(Required actions):
(1) Answer these questions about the migraine treatment text:
(a) What share of patients do antiemetics combined with ketorolac treat effectively?
(b) What infusion time proved more effective for the intravenous dose?
(c) If the headache is completely gone or substantially improved, when should oral dosing start?
(2) Copy the portion of the migraine treatment text between "The headache is" and "14 day course.", inclusive.

Many a migraine headache is encountered in the ED. The evidence is reasonably clear that the antiemetics (prochlorperazine/metoclopramide – Compazine/Reglan) combined with ketorolac (Toradol) will treat >90% of patients effectively. What about those that don’t respond and are still in (dramatic pause) status migrainosus.
The intravenous dose is 15-20 mg/kg IV (max of 1 gram). It turns out that a faster infusion rate – 10 minutes as opposed to 1 hour that had been given for seizure patients as oral replacement – was more effective. What you do next depends on their response.
The headache is completely gone or substantially improved
Start oral dosing within 4 hours of the IV dose. Generally it is efficient to give this in the ED before the patient goes home. Then prescribe a 14 day course.

(Material provided):
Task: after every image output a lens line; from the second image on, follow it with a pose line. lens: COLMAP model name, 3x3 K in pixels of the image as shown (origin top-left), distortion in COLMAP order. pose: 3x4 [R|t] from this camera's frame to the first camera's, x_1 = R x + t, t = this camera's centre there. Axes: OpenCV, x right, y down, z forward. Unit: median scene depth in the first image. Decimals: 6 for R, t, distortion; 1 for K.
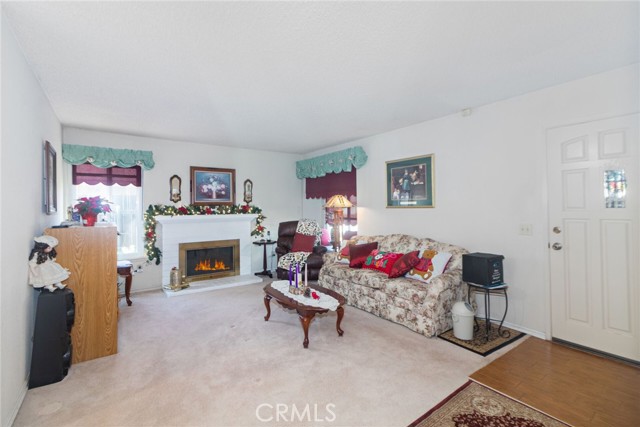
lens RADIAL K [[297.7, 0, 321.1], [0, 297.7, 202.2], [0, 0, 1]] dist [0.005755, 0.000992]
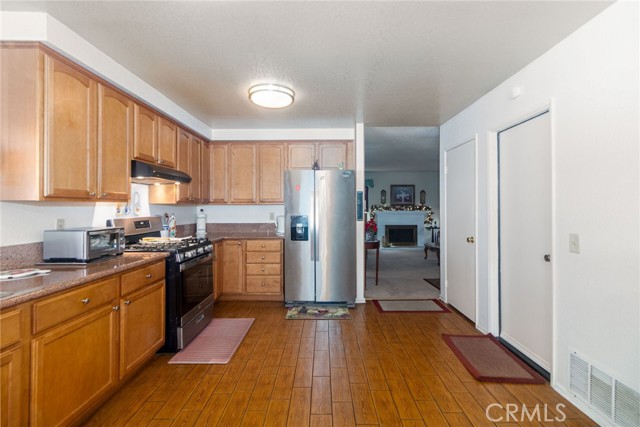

--

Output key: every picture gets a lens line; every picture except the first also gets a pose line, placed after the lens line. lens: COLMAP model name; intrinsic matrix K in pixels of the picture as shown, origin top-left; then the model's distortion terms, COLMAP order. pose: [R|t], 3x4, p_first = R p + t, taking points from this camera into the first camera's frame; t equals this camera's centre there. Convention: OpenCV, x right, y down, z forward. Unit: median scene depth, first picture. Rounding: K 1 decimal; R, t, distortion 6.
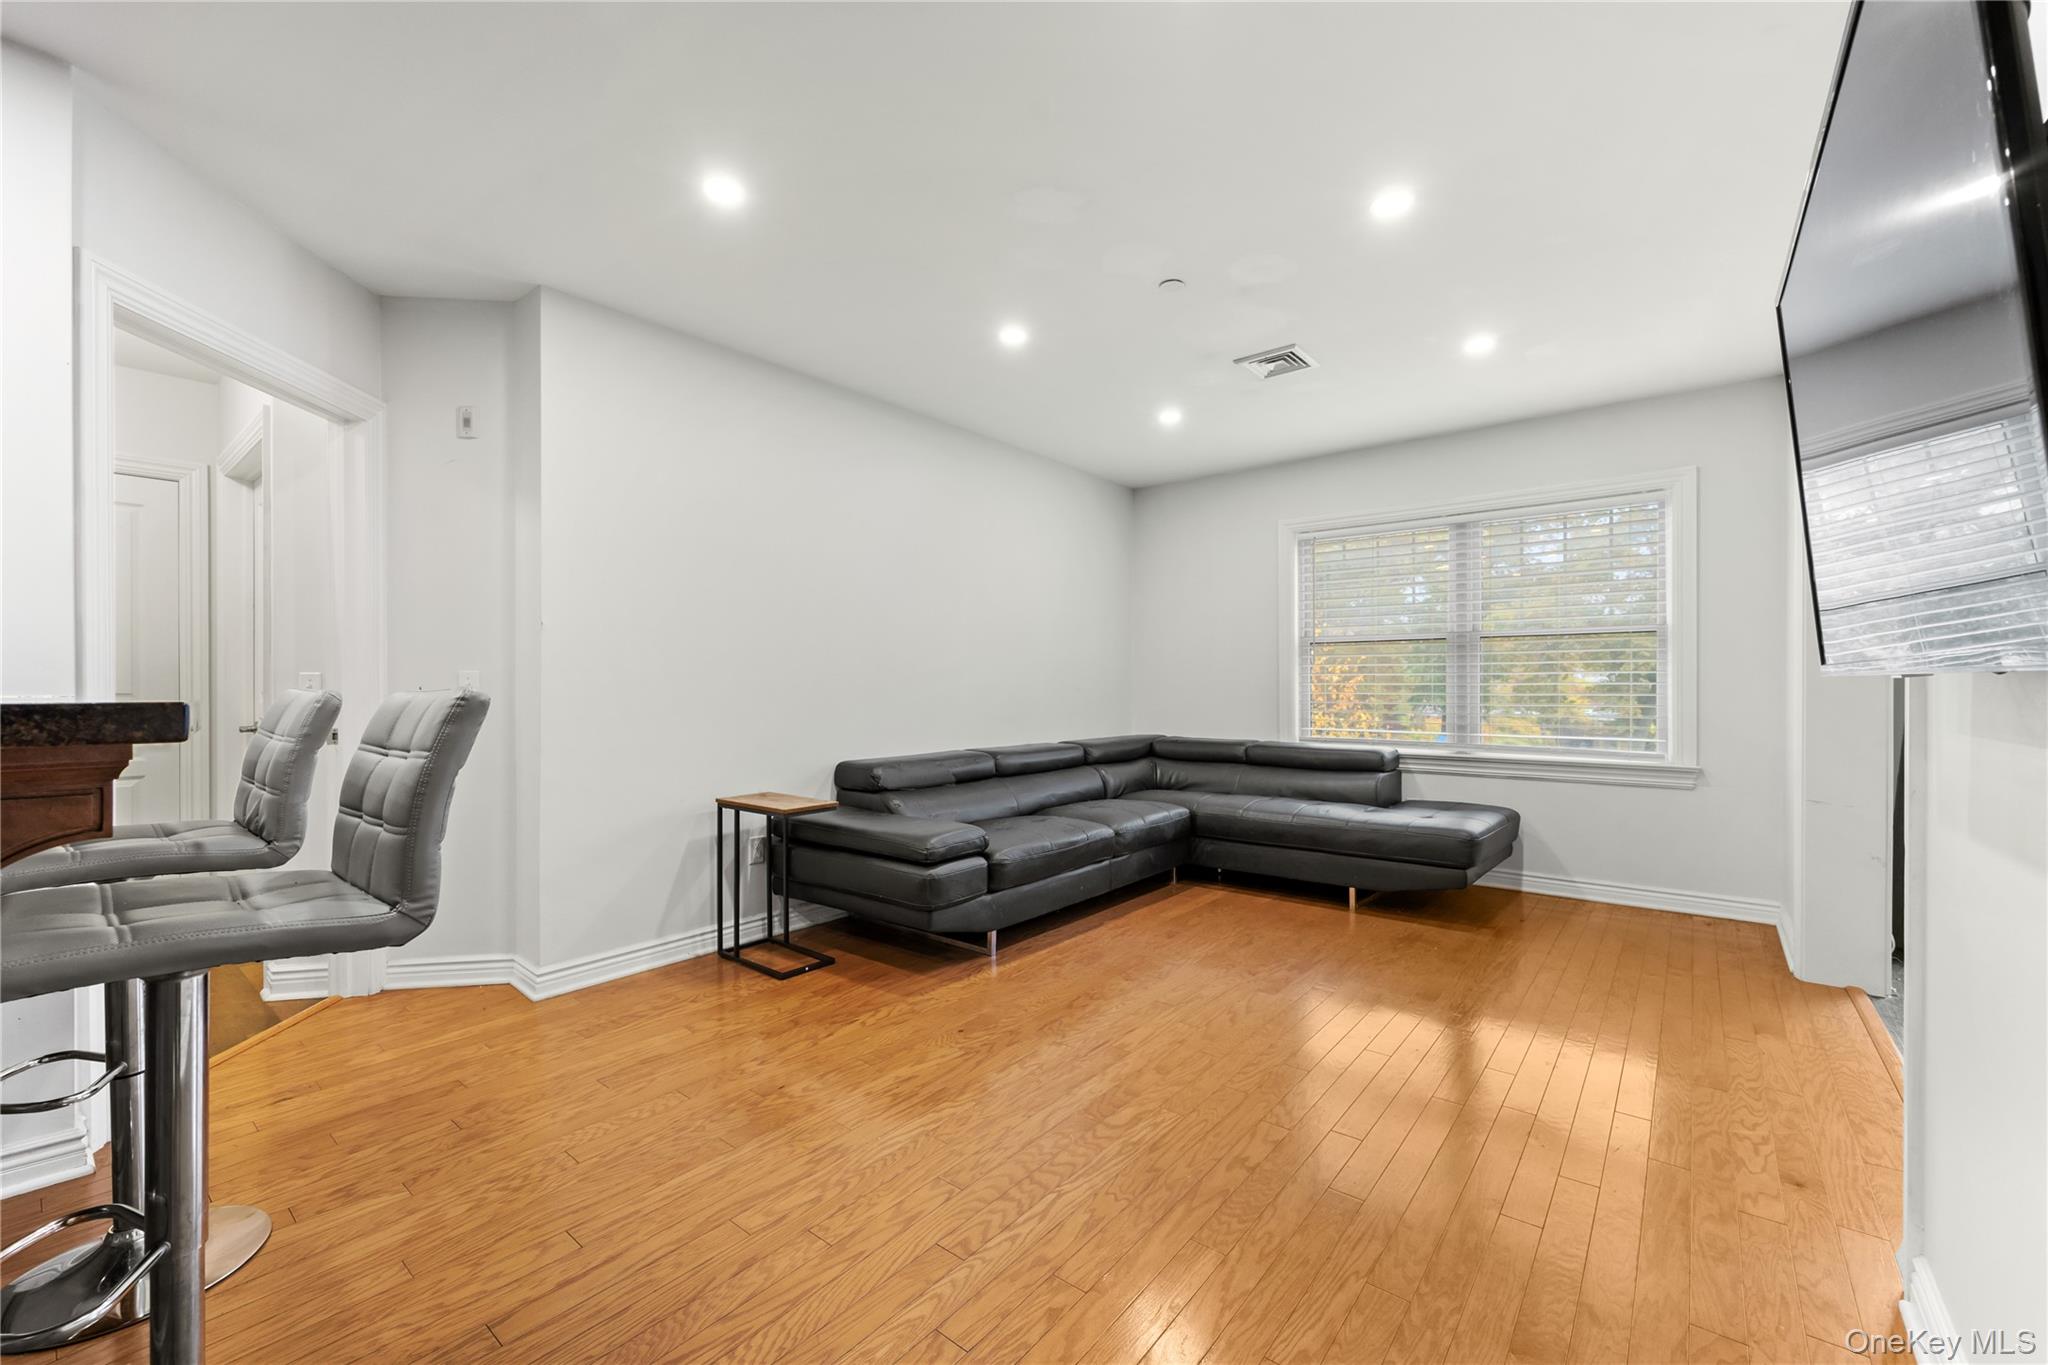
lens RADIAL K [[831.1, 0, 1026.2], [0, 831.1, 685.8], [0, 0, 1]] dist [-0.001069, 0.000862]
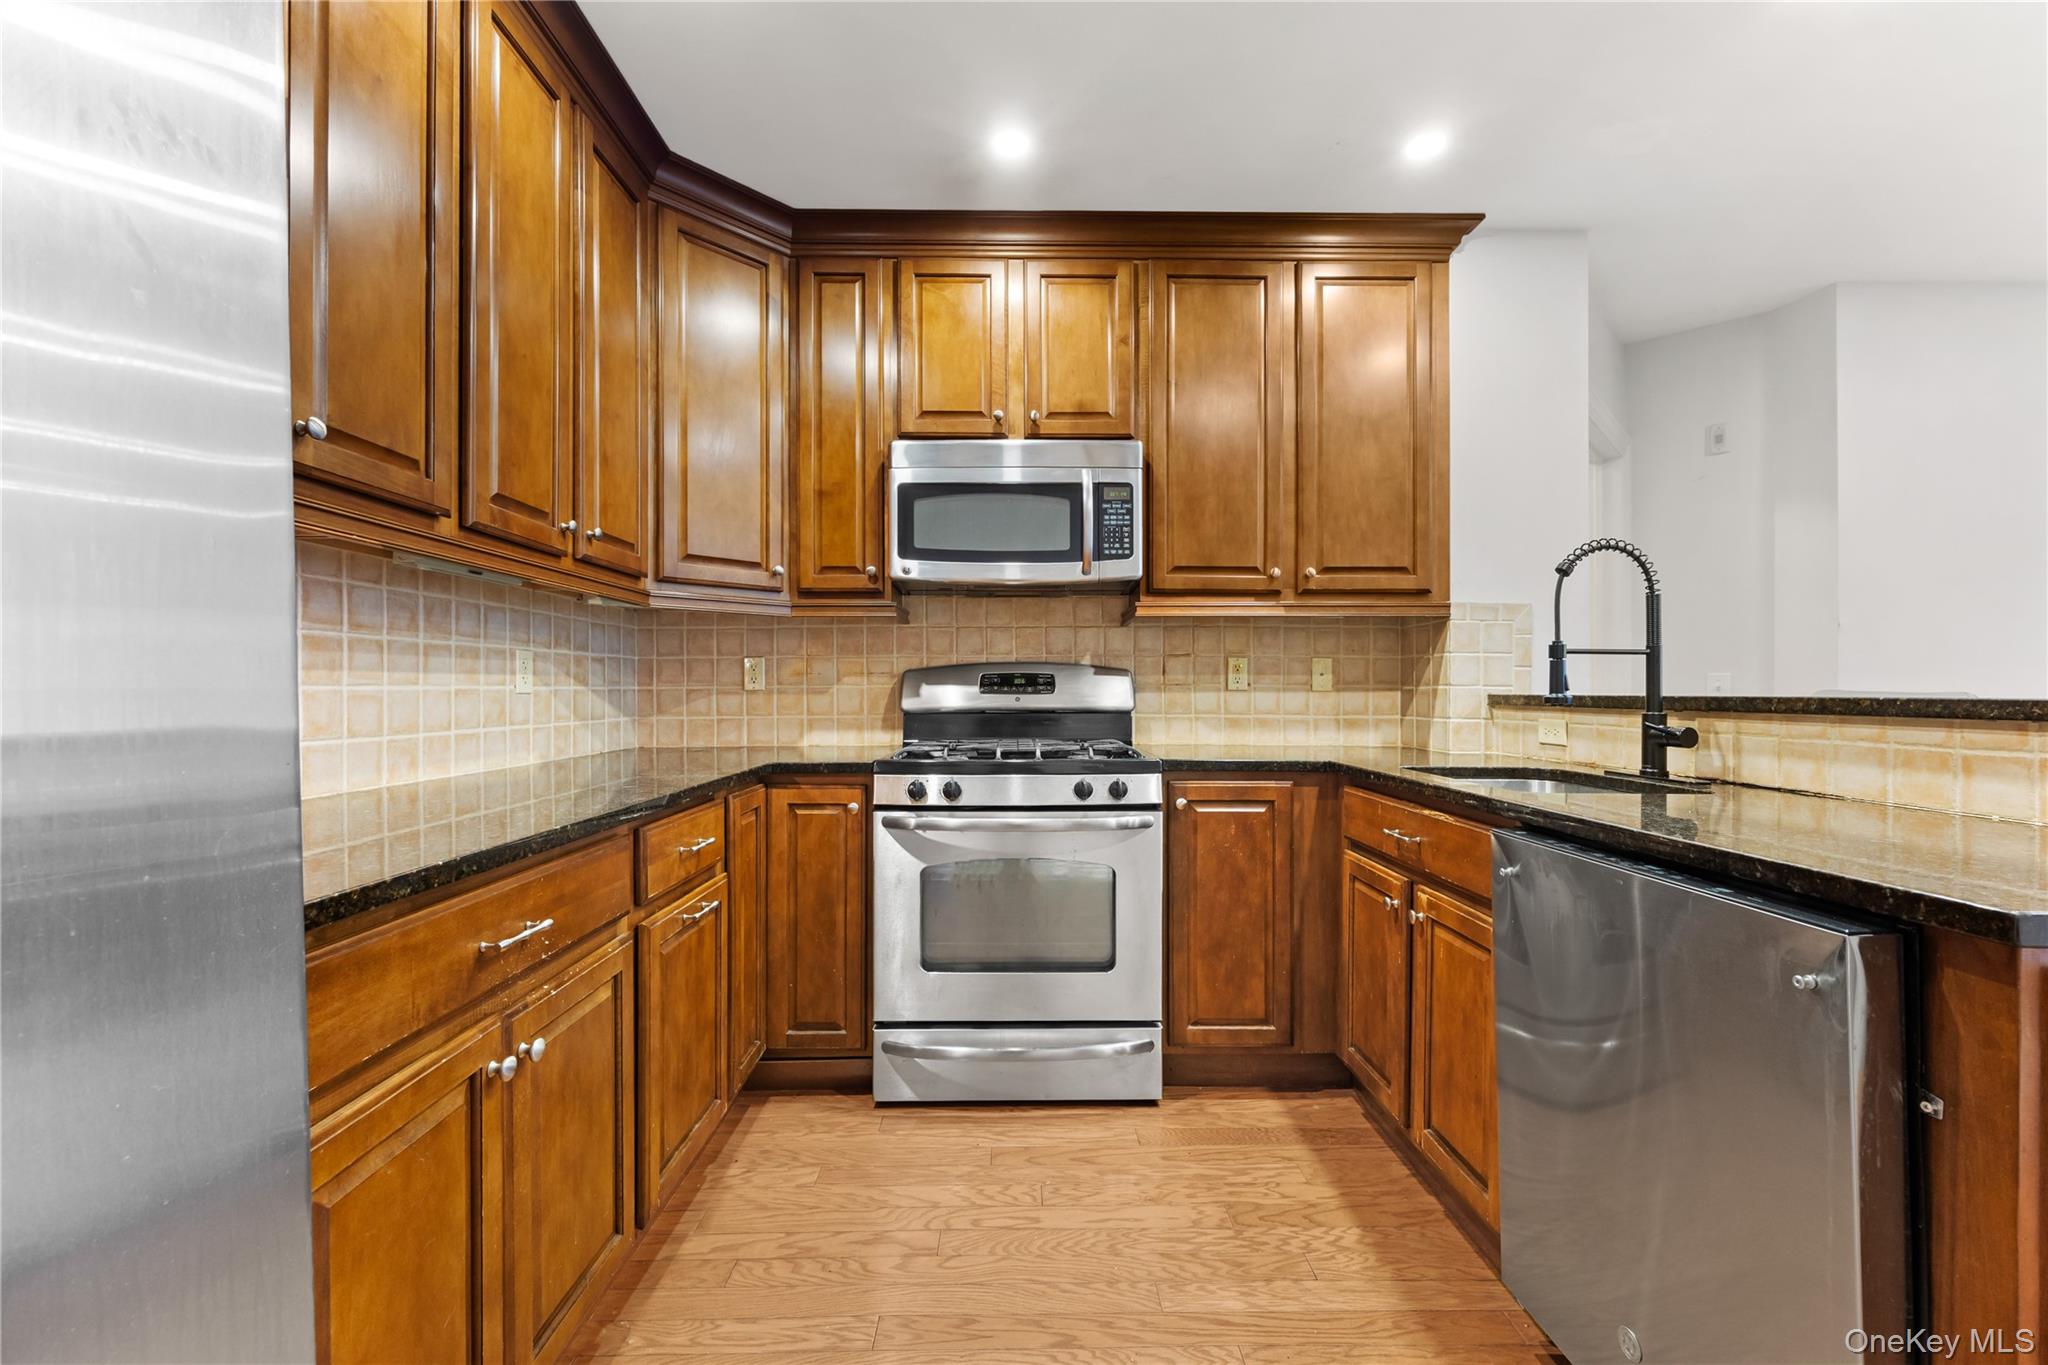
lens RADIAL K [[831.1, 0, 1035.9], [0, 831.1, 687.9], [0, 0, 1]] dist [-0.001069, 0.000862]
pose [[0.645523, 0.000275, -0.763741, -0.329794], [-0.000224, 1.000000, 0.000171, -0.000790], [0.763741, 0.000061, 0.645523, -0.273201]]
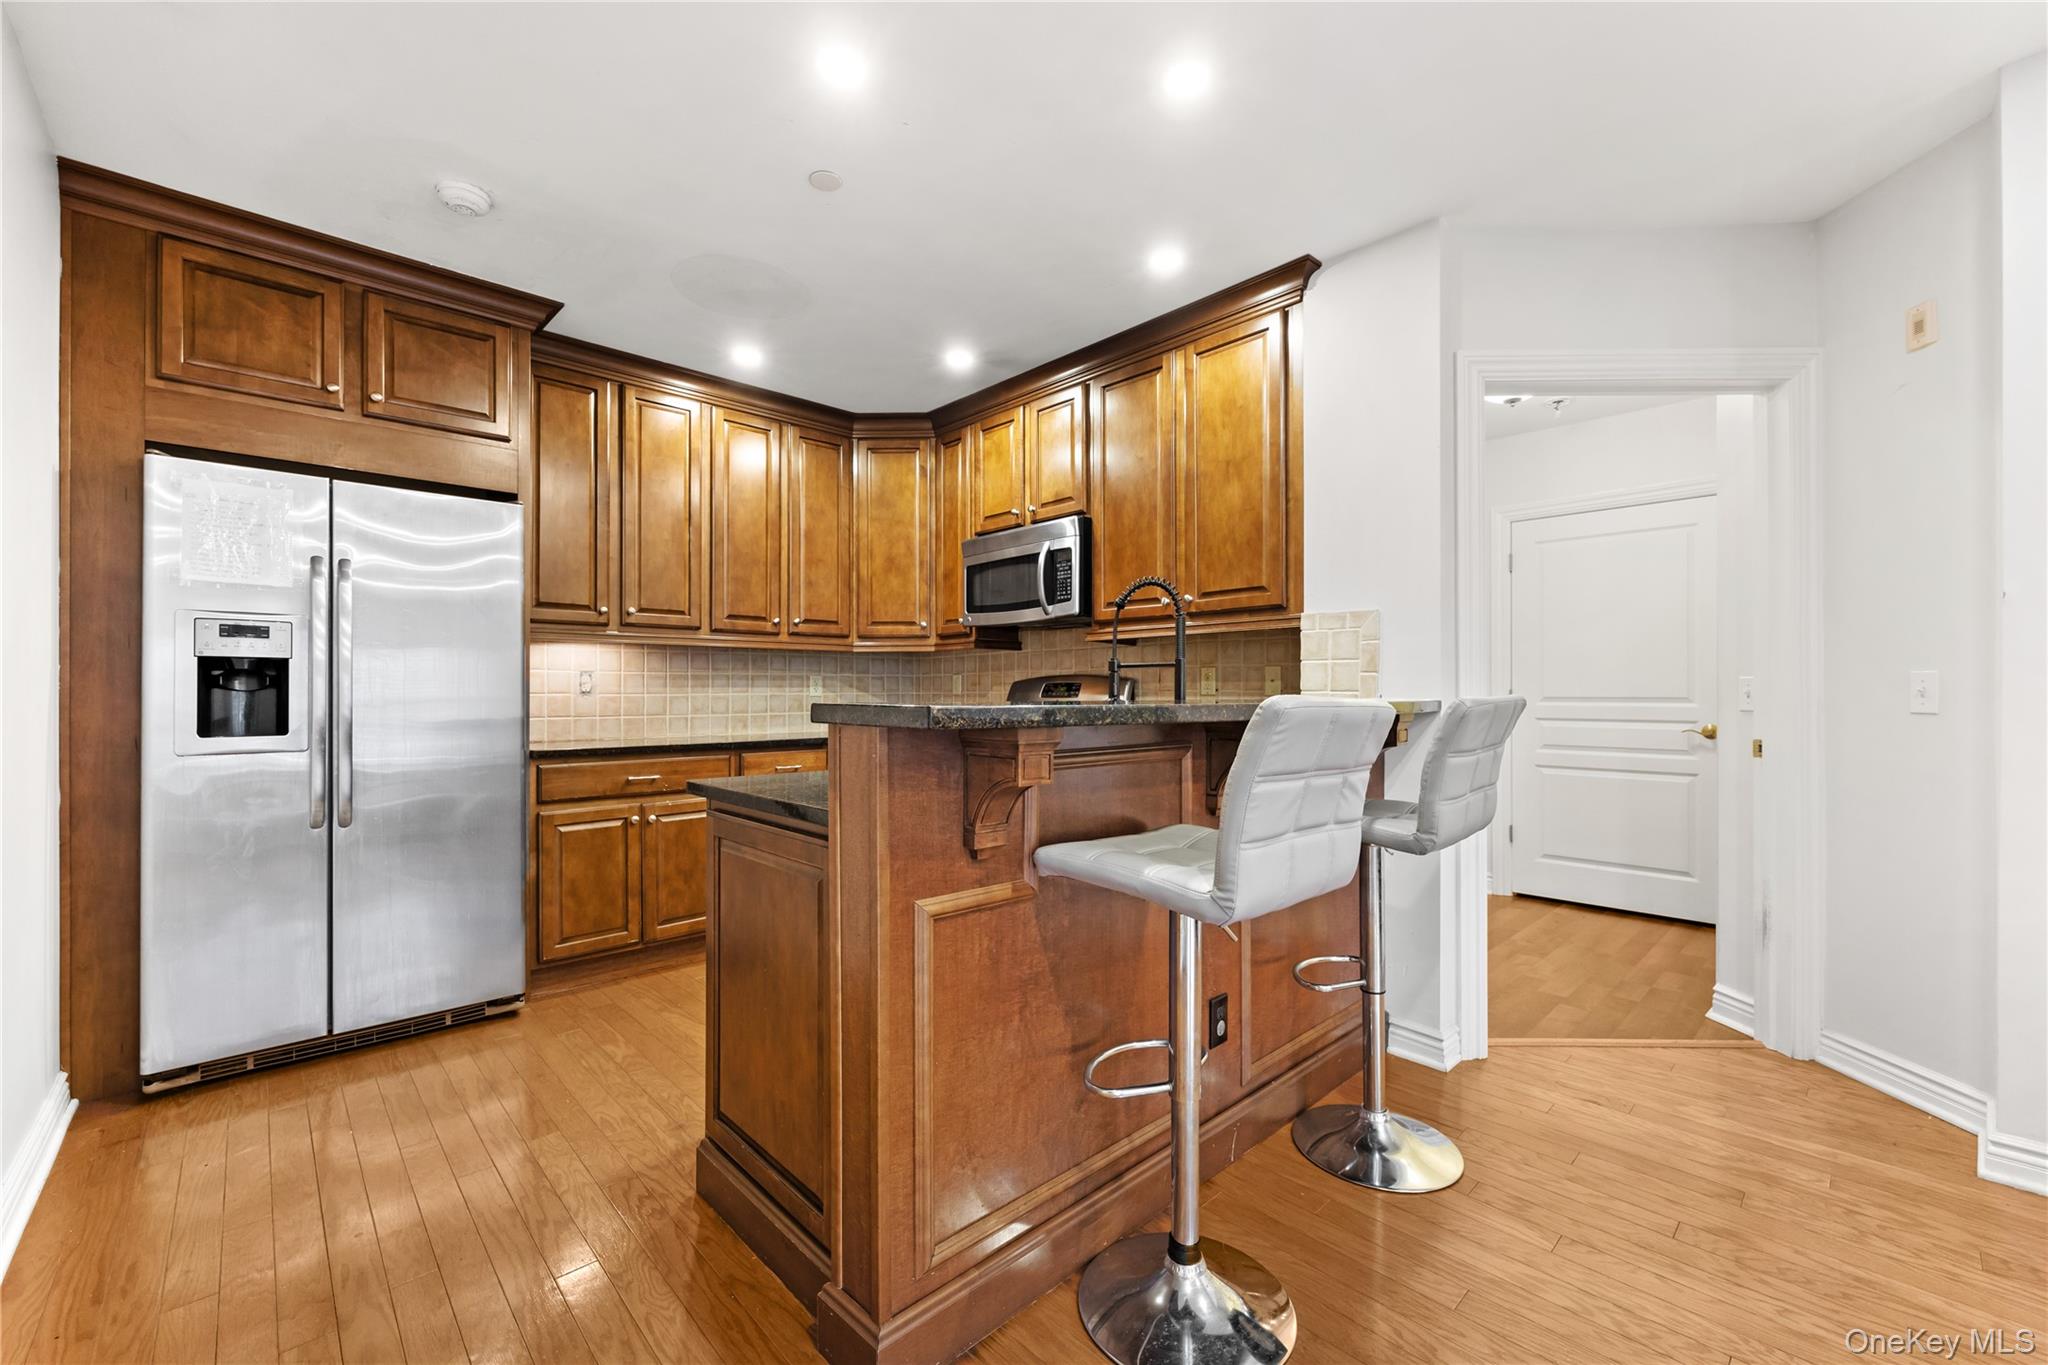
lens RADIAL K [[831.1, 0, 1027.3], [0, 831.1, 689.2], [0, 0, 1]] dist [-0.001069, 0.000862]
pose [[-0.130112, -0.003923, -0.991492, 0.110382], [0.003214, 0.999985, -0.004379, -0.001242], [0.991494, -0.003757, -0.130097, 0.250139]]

(Solutions to the tasks):
(1)
(a) More than 90% of patients.
(b) An infusion over 10 minutes.
(c) Within 4 hours of the IV dose.

(2)
The headache is completely gone or substantially improved
Start oral dosing within 4 hours of the IV dose. Generally it is efficient to give this in the ED before the patient goes home. Then prescribe a 14 day course.